August 15, 2011 – Montréal is agog! Since the first spade of earth was turned on the new concert hall for one of its major cultural institutions, the city has been waiting impatiently for the great day to arrive. Now, that much-anticipated day is almost here: on September 7, the Orchestre symphonique de Montréal (OSM) under the direction of its conductor Kent Nagano, will officially inaugurate its new home – the aptly named la Maison symphonique – with a program that includes works by Québec composers Claude Vivier, Gilles Tremblay and Julien Bilodeau, and a well-chosen finale, Beethoven’s exhilarating Ode to Joy from his Ninth Symphony.

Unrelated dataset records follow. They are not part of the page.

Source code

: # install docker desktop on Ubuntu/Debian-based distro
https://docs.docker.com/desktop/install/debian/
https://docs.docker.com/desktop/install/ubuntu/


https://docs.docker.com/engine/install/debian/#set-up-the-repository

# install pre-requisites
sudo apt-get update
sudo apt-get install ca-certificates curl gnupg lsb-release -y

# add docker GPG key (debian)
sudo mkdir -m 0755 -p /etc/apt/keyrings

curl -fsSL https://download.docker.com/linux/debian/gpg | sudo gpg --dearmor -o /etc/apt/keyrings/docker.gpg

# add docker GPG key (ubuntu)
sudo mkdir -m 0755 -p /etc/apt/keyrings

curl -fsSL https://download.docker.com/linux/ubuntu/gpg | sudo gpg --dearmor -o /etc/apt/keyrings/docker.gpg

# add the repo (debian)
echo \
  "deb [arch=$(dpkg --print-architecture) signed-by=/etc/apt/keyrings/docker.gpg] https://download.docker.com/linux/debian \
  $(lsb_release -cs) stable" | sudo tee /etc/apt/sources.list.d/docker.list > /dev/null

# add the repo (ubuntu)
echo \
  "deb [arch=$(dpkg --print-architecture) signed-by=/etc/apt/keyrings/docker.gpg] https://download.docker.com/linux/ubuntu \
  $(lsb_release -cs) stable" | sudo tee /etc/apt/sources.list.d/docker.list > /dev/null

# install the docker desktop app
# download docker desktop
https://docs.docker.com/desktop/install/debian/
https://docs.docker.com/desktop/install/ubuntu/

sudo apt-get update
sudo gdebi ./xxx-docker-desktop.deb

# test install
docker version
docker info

Located in the heart of the Quartier des spectacles, on the eastern edge of Place des Arts, the rectangular hall (nicknamed “the shoebox”), with projecting balconies and a seating capacity of almost 2,000, has been designed exclusively as a music performance venue. Indeed, it provides music-lovers with a note-perfect watching and listening experience, yet also meets the needs of the most demanding musicians. The distinguishing feature of this elegant and intimate auditorium is its shell-like structure, which insulates it from all external sounds and vibrations. Because the structure is lined with wood, a material well-known for its exceptional acoustic properties, concert-goers are able to appreciate the full clarity and richness of each and every tone.
Although the OSM plans to use la Maison symphonique as its primary home, holding concerts and rehearsals there for some 240 days a year, the venue will also host other major orchestras, choirs, smaller ensembles as well as solo classical, jazz and popular performers. With its cutting-edge acoustic technology and a stage that can easily accommodate up to 120 musicians and 200 choristers, this new “shrine to music” is bound to become one of this city’s most popular tourist attractions for devoted and casual music-lovers alike.